The problem with this objection is that it begs the question against the HSR. The question is: are Ursinus’s comments with regard to unchastity (and I would argue ‘marriage’) incidental to the Catechism’s teaching? The HSR (and I) argue that the answer is: No, because Ursinus’s comments provide vital context for the proper interpretation of the Catechism’s use of those terms. Classis GRE, however, argues that the correct answer is: Yes, because, well, we says so.
This last point helps to answer another objection that some revisionists have raised on the basis of church polity. In his video for All One Body, the Rev. Paul Verhoef argues that the HSR’s contention that the term ‘unchastity’ encompasses ‘homosexual sex’ is invalid from a church polity standpoint, because it is the result of a ‘theological deduction’. To support this, Verhoef references an off-the-cuff comment that one of the HSR’s authors, Professor Matthew Tuininga, made during a seminary townhall. According to Verhoef, if the HSR’s interpretation represents a ‘theological deduction’, then it is invalid, because, according to church polity, subscribers to our confessions are not bound “to the theological deductions that some may draw from the doctrines set forth in the confessions” (C.O., Suppl., Art. 5, A, 3).

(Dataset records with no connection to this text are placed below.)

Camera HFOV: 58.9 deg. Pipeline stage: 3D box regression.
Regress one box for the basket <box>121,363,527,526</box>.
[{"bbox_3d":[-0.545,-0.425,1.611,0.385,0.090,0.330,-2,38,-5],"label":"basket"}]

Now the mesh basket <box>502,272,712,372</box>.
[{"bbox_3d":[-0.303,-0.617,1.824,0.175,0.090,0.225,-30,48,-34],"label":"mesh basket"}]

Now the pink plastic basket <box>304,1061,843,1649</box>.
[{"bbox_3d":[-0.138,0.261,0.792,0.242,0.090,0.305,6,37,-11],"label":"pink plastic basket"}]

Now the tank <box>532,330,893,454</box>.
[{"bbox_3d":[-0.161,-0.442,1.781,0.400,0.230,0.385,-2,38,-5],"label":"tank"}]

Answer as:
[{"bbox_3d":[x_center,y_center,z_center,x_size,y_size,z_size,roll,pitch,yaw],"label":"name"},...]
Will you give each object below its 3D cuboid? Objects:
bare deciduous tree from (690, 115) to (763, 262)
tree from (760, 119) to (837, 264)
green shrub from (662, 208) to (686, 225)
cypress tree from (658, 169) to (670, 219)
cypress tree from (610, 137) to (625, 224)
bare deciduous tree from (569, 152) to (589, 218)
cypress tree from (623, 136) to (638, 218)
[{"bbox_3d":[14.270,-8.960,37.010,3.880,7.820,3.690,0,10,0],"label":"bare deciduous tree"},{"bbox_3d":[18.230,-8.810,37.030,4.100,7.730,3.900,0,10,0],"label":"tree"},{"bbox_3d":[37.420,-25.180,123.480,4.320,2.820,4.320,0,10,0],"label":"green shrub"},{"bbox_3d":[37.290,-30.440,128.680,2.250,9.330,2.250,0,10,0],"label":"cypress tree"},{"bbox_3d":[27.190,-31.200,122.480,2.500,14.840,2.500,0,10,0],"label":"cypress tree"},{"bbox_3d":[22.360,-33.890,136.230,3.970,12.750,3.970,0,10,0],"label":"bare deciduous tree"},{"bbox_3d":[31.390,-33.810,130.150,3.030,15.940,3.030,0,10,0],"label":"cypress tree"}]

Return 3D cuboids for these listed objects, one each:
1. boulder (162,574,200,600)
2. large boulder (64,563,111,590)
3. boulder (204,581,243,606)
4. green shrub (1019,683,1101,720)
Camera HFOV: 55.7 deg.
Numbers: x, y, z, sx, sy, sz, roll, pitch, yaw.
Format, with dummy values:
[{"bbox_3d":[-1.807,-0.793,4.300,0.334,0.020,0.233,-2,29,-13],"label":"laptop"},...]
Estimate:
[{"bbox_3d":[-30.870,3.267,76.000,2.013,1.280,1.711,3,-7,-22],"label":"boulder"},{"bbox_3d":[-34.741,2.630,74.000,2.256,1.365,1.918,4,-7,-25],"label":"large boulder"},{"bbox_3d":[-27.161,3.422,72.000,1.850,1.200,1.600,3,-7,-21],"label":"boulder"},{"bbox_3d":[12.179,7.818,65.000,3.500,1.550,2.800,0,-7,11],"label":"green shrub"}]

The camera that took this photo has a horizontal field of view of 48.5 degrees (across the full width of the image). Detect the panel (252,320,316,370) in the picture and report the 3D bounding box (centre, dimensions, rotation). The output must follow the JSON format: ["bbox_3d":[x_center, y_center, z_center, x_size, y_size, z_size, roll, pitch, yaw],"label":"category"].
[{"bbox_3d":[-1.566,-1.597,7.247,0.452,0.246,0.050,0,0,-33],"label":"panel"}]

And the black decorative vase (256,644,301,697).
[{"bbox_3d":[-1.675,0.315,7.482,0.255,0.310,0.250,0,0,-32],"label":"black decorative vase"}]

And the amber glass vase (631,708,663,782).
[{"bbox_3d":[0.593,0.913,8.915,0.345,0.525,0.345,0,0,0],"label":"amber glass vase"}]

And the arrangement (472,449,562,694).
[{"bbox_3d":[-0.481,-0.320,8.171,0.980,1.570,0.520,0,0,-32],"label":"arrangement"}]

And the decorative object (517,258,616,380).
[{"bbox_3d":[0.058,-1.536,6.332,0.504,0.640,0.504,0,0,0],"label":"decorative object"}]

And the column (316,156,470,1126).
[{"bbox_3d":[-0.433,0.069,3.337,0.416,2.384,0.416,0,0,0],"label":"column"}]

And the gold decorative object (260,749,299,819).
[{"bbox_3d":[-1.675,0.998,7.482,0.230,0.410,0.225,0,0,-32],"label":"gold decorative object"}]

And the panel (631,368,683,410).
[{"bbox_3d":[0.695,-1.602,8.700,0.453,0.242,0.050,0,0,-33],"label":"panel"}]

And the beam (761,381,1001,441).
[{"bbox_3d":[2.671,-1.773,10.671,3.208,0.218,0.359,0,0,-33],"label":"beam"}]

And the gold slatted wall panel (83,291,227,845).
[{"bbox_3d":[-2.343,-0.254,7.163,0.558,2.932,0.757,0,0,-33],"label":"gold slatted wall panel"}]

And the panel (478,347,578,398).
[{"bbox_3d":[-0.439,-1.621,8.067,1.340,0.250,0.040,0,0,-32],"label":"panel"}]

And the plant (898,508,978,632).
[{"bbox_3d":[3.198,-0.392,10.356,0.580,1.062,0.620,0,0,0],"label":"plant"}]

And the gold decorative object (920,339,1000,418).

It seems to me that the proper response to Verhoef’s objection is to point out that, when it comes to interpreting our confessions, not all ‘theological deductions’ are created equal. As Verhoef rightly notes, some theological deductions that people draw are non-binding. In his commentary on the catechism, Henry DeMoor gives the good example of someone incorrectly ‘deducing’ from the Reformed doctrine of predestination that God’s relationship to His creatures is like that of a puppet master to his puppets (see, DeMoor, Commentary, p.46). The trouble with this type of theological deduction is that the flow of thought that leads to this conclusion is one that leads to a doctrine not already contained in our confessions.
In Part II, however, I pointed out that there is a legitimate type of theological deduction which sound readers of our confessions have always recognized. For example, when interpreting the term ‘Jeremiah’ in Belgic Confession, Article 4, a certain amount of theological deduction is required in order to arrive at the correct conclusion that the Confession teaches that the Book of Lamentations is canonical Scripture. This type of theological deduction or linear reasoning is valid, because its conclusion is something that the original confessing community would have understood as included in or vital to the Confession’s use of the term ‘Jeremiah’. Similarly, the HSR rightly argues that the CRC’s teaching on homosexual sex is contained in the Catechism’s references to ‘unchastity’.
At the beginning of this series I argued that, of all the recommendations coming to Synod 2022, recommendation D has the most potential to overturn the denominational status quo. As a result, it is understandable that revisionists within the CRC would seek to undermine the HSR’s rationale for that recommendation. As I have shown, however, none of these attempts to undermine recommendation D are successful. Instead, as I and the HSR have shown, there is very good reason for Synod 2022 to adopt recommendation D. I only hope that, if Synod adopts recommendation D, revisionists who cannot agree with that decision will have the honesty and the courage of their convictions to resign or disaffiliate from the CRC. It is far past time that the CRC move beyond debating these foundational issues with regard to human sexuality so that it can focus more intently on how we can best care for and disciple our LGBTQ brothers and sisters in Christ.